His nephew. King Rajendravarman II (944 – 968 A.D.) restored the capital of Yashodharapura and built East Mebon and Pre Rup temples. Upon his death, his young son Javavarman V ascended the throne and under his rule, new temples such as Banteay Srei and Ta Keo were begun. The period that follows is a succession of short reigns and internal struggles for power until King Suryavarman I (1010 – 1050 A.D.) gained the throne. Under this monarch the Khmer Empire achieved its greatest territorial extent so far, covering much of South Asia.
Sixty years later Suryavarman II (1113 – 1115) provided a period of stability. Although we know surprisingly few details of his personal life he became famous for building Angkor Wat. He further extended the influence of the empire across Laos and Thailand, taking in parts of modern-day Malaysia, sent emissaries to China, and also launched at least three military campaigns against the Dai Viet in the northern part what is now Vietnam, although these efforts were largely unsuccessful. However, an attack on the City of Vijaya, the capital of the Cham civilization in what is now central Vietnam, brought him victory in 1145 after his armies first sacked and then occupied the city.

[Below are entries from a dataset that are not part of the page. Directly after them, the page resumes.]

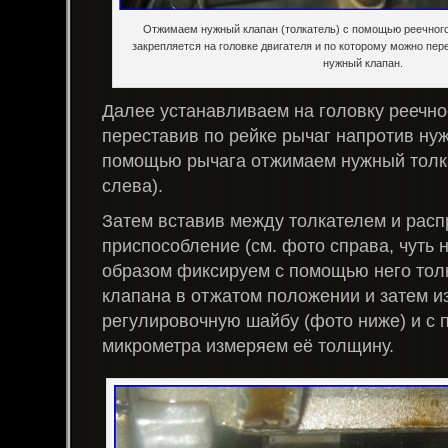
Отжимаем нужный клапан (толкатель) с помощью реечного
закрепляется на головке двигателя и по которому можно пе
нужный клапан.
Далее устанавливаем на головку реечно
переставив по рейке рычаг напротив нуж
помощью рычага отжимаем нужный толка
слева).
Затем вставив между толкателем и рас
приспособление (см. фото справа, чуть 
образом фиксируем с помощью него тол
клапана в отжатом положении и затем и
регулировочную шайбу (фото ниже) и с
микрометра измеряем её толщину.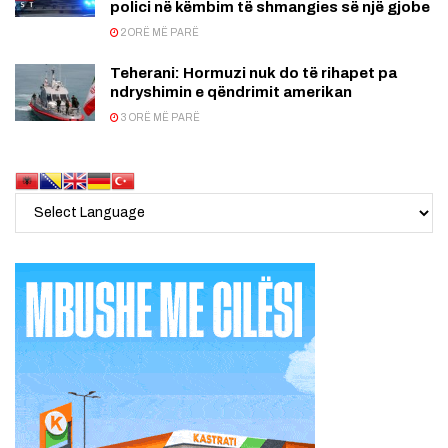
polici në këmbim të shmangies së një gjobe
2 ORË MË PARË
Teherani: Hormuzi nuk do të rihapet pa
ndryshimin e qëndrimit amerikan
3 ORË MË PARË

In 1149 the Chams expelled the Khmer from Vijaya. In 1177, seizing an opportunity against a weakening Khmer Empire, the Cham launched a devastating naval campaign via the Tonle Sap and claimed the royal capital at Angkor. As far as we can tell, this was the worst defeat the Khmers had known until that time. Graphic scenes from that Battle are carved into the reliefs at Bayon and Banteay Chhmar.

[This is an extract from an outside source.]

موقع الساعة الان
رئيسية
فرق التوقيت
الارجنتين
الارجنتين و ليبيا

The last great king of Angkor Wat, Jayavarman VII (1181 – 1220 A.D.) decisively defeated the Chams and reclaimed Angkor. He set about the largest program of construction in Khmer history, building not only Angkor Thom, Ta Prohm, Preah Khan, Banteay Chhmar and Banteay Kdei but also roads, bridges, rest-houses and other monuments across the Empire. For two centuries after the death of Jayavarman VII until the ﬁfteenth century, the classical Khmer Empire seems to undergo a period of decline, producing very few new works of engineering, architecture, art or literature to rival the achievements of centuries past. Conventional histories conclude the Khmer Empire with a Thai invasion and sacking of Angkor in 1431.

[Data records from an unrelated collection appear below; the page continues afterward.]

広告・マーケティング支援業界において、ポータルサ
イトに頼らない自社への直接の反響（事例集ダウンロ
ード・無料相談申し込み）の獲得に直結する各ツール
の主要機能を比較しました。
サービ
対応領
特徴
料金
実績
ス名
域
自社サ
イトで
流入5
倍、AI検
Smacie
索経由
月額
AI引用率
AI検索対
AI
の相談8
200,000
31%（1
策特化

The real causes of Angkor Wat’s decline and eventual abandonment in favor of capital to the southeast remain the subject of debate. A number of factors have been cited, including resource depletion and the failure of the water management system. Jayavarman VII’s ‘frenzied’ building campaign has been implicated, as has the conversion to Theravada Buddhism, which may have subverted long-established power structures.
Bernard-Philippe Groslier, of the EFEO, regarded Angkor as a ‘hydraulic city’ whose success and failure hinged on the proper functioning of the water management system. There is emerging evidence that climate change may have played a role too, with tree-rings recording periods of low rainfall persisting for decades. These ‘mega-droughts’ occur around the time of Angkor’s decline and may have had serious implications for the sustainability of the city’s all-important system of rice agriculture. Evidence also exists of occasional massive ﬂash ﬂooding in a period we know was particularly unsettled and recognized in Europe as the beginning of the Little Ice Age. The plain between Kulen and Tonle Sap has an average slope of only 0.1%. The effectiveness of an irrigation system of canals and channels on such a gentle slope is particularly sensitive to any disruption. Flash ﬂoods either ﬁlling channels with sand or scouring them to a lower level would be disastrous.
What is clear, at least, is that in the 15th to 16th centuries the center of gravity of Khmer royal power had moved southwards to the region of Phnom Penh, where the Khmer’s were much better positioned to beneﬁt from a resurgence in global maritime trade, and where the capital has remained until this day.